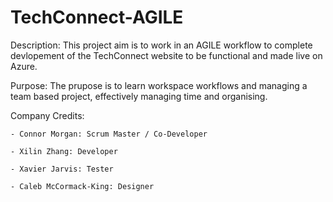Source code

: # TechConnect-AGILE
Description: This project aim is to work in an AGILE workflow to complete devlopement of the TechConnect website to be functional and made live on Azure.

Purpose: The prupose is to learn workspace workflows and managing a team based project, effectively managing time and organising.

Company Credits:

    - Connor Morgan: Scrum Master / Co-Developer
    
    - Xilin Zhang: Developer
    
    - Xavier Jarvis: Tester
    
    - Caleb McCormack-King: Designer
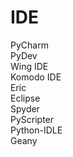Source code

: # **IDE**

PyCharm  
PyDev  
Wing IDE  
Komodo IDE  
Eric  
Eclipse  
Spyder  
PyScripter  
Python-IDLE  
Geany

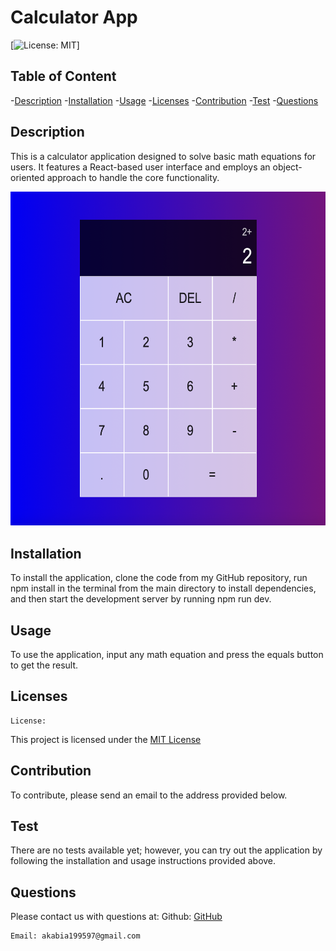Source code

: # Calculator App


  [![License: MIT](https://img.shields.io/badge/License-MIT-yellow.svg)]

## Table of Content
  -[Description](#Description)
  -[Installation](#Installation)
  -[Usage](#Usage)
  -[Licenses](#Licenses)
  -[Contribution](#Contribution)
  -[Test](#Test)
  -[Questions](#Questions)


## Description
  This is a calculator application designed to solve basic math equations for users. It features a React-based user interface and employs an object-oriented approach to handle the core functionality.

  ![Screen shot of Project](/Calculator/public/calc.png)

## Installation

  To install the application, clone the code from my GitHub repository, run npm install in the terminal from the main directory to install dependencies, and then start the development server by running npm run dev.

## Usage
  To use the application, input any math equation and press the equals button to get the result.

## Licenses
    License:   
 
 This project is licensed under the [MIT License](https://opensource.org/licenses/MIT) 

## Contribution
 To contribute, please send an email to the address provided below.

## Test

  There are no tests available yet; however, you can try out the application by following the installation and usage instructions provided above.

## Questions
   Please contact us with questions at:
    Github: [GitHub](https://github.com/aakabia)

    Email: akabia199597@gmail.com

--------------------------------------------------

● The problem
Reproduce the records beginning at the line containing "## Description" and stopping after the line containing "## Installation", substituting "calculator tool" for "calculator application" and leaving everything else unchanged.

● Output for this task
## Description
  This is a calculator tool designed to solve basic math equations for users. It features a React-based user interface and employs an object-oriented approach to handle the core functionality.

  ![Screen shot of Project](/Calculator/public/calc.png)

## Installation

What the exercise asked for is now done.